Predicted pension savings will match my current shortfall
According to the '20 x' approach, that makes me £198,000 short. At the current rate I'm saving (20% in total), I'll have saved another c.£198,000 (an actual coincidence!) in contributions over the next 22 years, but I intend to increase that contribution rate in the new year.
Which kind of ties things up in a bow, or does it?
Not quite. I've made a ton of assumptions here, and you know what assuming did, don't you? For example, I've assumed;
- That I'm going to work full time for the next 22 years. My health isn't amazing but I'm also approaching menopause. Current research indicates that 1 in 12 women will leave work early due to their menopause symptoms. I don't have the figures but suspect a good proportion of working women may reduce their working hours because of their symptoms.
- I've assumed that I can continue saving at least 20% into my pension until I reach 67.
How does my approach compare to some of the tools available on the market?

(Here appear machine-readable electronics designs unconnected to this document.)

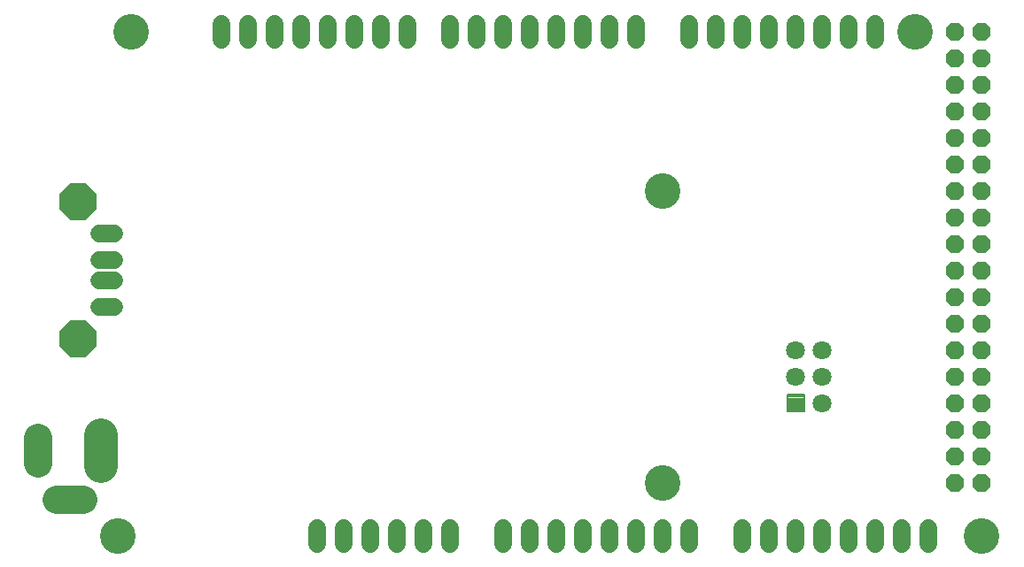
<source format=gbr>
G75*
G70*
%OFA0B0*%
%FSLAX24Y24*%
%IPPOS*%
%LPD*%
%AMOC8*
5,1,8,0,0,1.08239X$1,22.5*
%
%ADD10C,0.1340*%
%ADD11C,0.0680*%
%ADD12OC8,0.0680*%
%ADD13C,0.1064*%
%ADD14C,0.1261*%
%ADD15C,0.0490*%
%ADD16C,0.0654*%
%ADD17OC8,0.1386*%
%ADD18C,0.0071*%
%ADD19C,0.0710*%
D10*
X026010Y067510D03*
X046510Y069510D03*
X058510Y067510D03*
X046510Y080510D03*
X056010Y086510D03*
X026510Y086510D03*
D11*
X029910Y086810D02*
X029910Y086210D01*
X030910Y086210D02*
X030910Y086810D01*
X031910Y086810D02*
X031910Y086210D01*
X032910Y086210D02*
X032910Y086810D01*
X033910Y086810D02*
X033910Y086210D01*
X034910Y086210D02*
X034910Y086810D01*
X035910Y086810D02*
X035910Y086210D01*
X036910Y086210D02*
X036910Y086810D01*
X038510Y086810D02*
X038510Y086210D01*
X039510Y086210D02*
X039510Y086810D01*
X040510Y086810D02*
X040510Y086210D01*
X041510Y086210D02*
X041510Y086810D01*
X042510Y086810D02*
X042510Y086210D01*
X043510Y086210D02*
X043510Y086810D01*
X044510Y086810D02*
X044510Y086210D01*
X045510Y086210D02*
X045510Y086810D01*
X047510Y086810D02*
X047510Y086210D01*
X048510Y086210D02*
X048510Y086810D01*
X049510Y086810D02*
X049510Y086210D01*
X050510Y086210D02*
X050510Y086810D01*
X051510Y086810D02*
X051510Y086210D01*
X052510Y086210D02*
X052510Y086810D01*
X053510Y086810D02*
X053510Y086210D01*
X054510Y086210D02*
X054510Y086810D01*
X054510Y067810D02*
X054510Y067210D01*
X053510Y067210D02*
X053510Y067810D01*
X052510Y067810D02*
X052510Y067210D01*
X051510Y067210D02*
X051510Y067810D01*
X050510Y067810D02*
X050510Y067210D01*
X049510Y067210D02*
X049510Y067810D01*
X047510Y067810D02*
X047510Y067210D01*
X046510Y067210D02*
X046510Y067810D01*
X045510Y067810D02*
X045510Y067210D01*
X044510Y067210D02*
X044510Y067810D01*
X043510Y067810D02*
X043510Y067210D01*
X042510Y067210D02*
X042510Y067810D01*
X041510Y067810D02*
X041510Y067210D01*
X040510Y067210D02*
X040510Y067810D01*
X038510Y067810D02*
X038510Y067210D01*
X037510Y067210D02*
X037510Y067810D01*
X036510Y067810D02*
X036510Y067210D01*
X035510Y067210D02*
X035510Y067810D01*
X034510Y067810D02*
X034510Y067210D01*
X033510Y067210D02*
X033510Y067810D01*
X055510Y067810D02*
X055510Y067210D01*
X056510Y067210D02*
X056510Y067810D01*
D12*
X057510Y069510D03*
X057510Y070510D03*
X057510Y071510D03*
X057510Y072510D03*
X057510Y073510D03*
X057510Y074510D03*
X057510Y075510D03*
X057510Y076510D03*
X057510Y077510D03*
X057510Y078510D03*
X057510Y079510D03*
X057510Y080510D03*
X057510Y081510D03*
X057510Y082510D03*
X057510Y083510D03*
X057510Y084510D03*
X057510Y085510D03*
X057510Y086510D03*
X058510Y086510D03*
X058510Y085510D03*
X058510Y084510D03*
X058510Y083510D03*
X058510Y082510D03*
X058510Y081510D03*
X058510Y080510D03*
X058510Y079510D03*
X058510Y078510D03*
X058510Y077510D03*
X058510Y076510D03*
X058510Y075510D03*
X058510Y074510D03*
X058510Y073510D03*
X058510Y072510D03*
X058510Y071510D03*
X058510Y070510D03*
X058510Y069510D03*
D13*
X024683Y068859D02*
X023699Y068859D01*
X023010Y070217D02*
X023010Y071202D01*
D14*
X025372Y071300D02*
X025372Y070119D01*
D15*
X025372Y070020D03*
X024782Y068859D03*
X023601Y068859D03*
X023010Y070120D03*
X023010Y071300D03*
X025372Y071400D03*
D16*
X025290Y076132D02*
X025864Y076132D01*
X025864Y077116D02*
X025290Y077116D01*
X025290Y077903D02*
X025864Y077903D01*
X025864Y078888D02*
X025290Y078888D01*
D17*
X024510Y080096D03*
X024510Y074923D03*
D18*
X051190Y072830D02*
X051830Y072830D01*
X051830Y072190D01*
X051190Y072190D01*
X051190Y072830D01*
X051190Y072260D02*
X051830Y072260D01*
X051830Y072330D02*
X051190Y072330D01*
X051190Y072400D02*
X051830Y072400D01*
X051830Y072470D02*
X051190Y072470D01*
X051190Y072540D02*
X051830Y072540D01*
X051830Y072610D02*
X051190Y072610D01*
X051190Y072680D02*
X051830Y072680D01*
X051830Y072750D02*
X051190Y072750D01*
X051190Y072820D02*
X051830Y072820D01*
D19*
X052510Y072510D03*
X052510Y073510D03*
X052510Y074510D03*
X051510Y074510D03*
X051510Y073510D03*
M02*

</source>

- MoneyHelper has an easy-to-use retirement calculator, which largely agrees with my assumptions and expected outcome. The only real difference is that it assumed I should target 60% of my income, whereas I changed it to target 66%
- My last pension was with Aviva, and I like some of their online tools. It, too, wanted to assume I would only need 60% of my income, but it seemed to think I was on track to achieve the income I wanted to target, once adjusted.
- My current pension provider is Aegon and I find their Retiready tool harder to use. It won’t include the State Pension in my plan unless I set my retirement age to 68 (my SPA is 67 and 7 months), even then it uses an old value of the State Pension. Even at 68, the Retiready Goal planner believes I’m short on my goals, but I can’t see the assumptions used in its calculations so don’t quite understand the outcome.
- Scottish Widows’ calculator didn’t allow me to enter my DB pension values but used the PLSA’s Retirement Living Standards to set my goals (so aimed for £33K as a ‘comfortable’ level of income, being closest to my actual goal). If I manually add on the DB pensions, I appear on track to the retirement income I want.
- Standard Life’s pension calculator must project my income forward when it assumed I wanted 50% of that income, as it came up with a figure of just under £31K. According to their calculator, I’m almost £4.6K a year short.
- Hargreaves Lansdown’s pension calculator believes I’m about £2.2K a year short of my desired income at retirement.
I could just keep trying different provider’s pension calculators, but the point is they all tend to approach the same question in different ways.
It’s hard for normal people to figure out what the ‘right’ answer is, when the industry itself can’t agree how to get there!!
Your own planning is key
There really is no ‘right’ answer other than to create a plan based upon your own circumstances, commit to it but then review and refine it regularly as things change.
Your employer should have information about pension schemes and be able to advise you accordingly and there’s always lots of information online, especially at times such as Pensions Awareness Week and Pensions Awareness Day.
Good luck with your pension planning!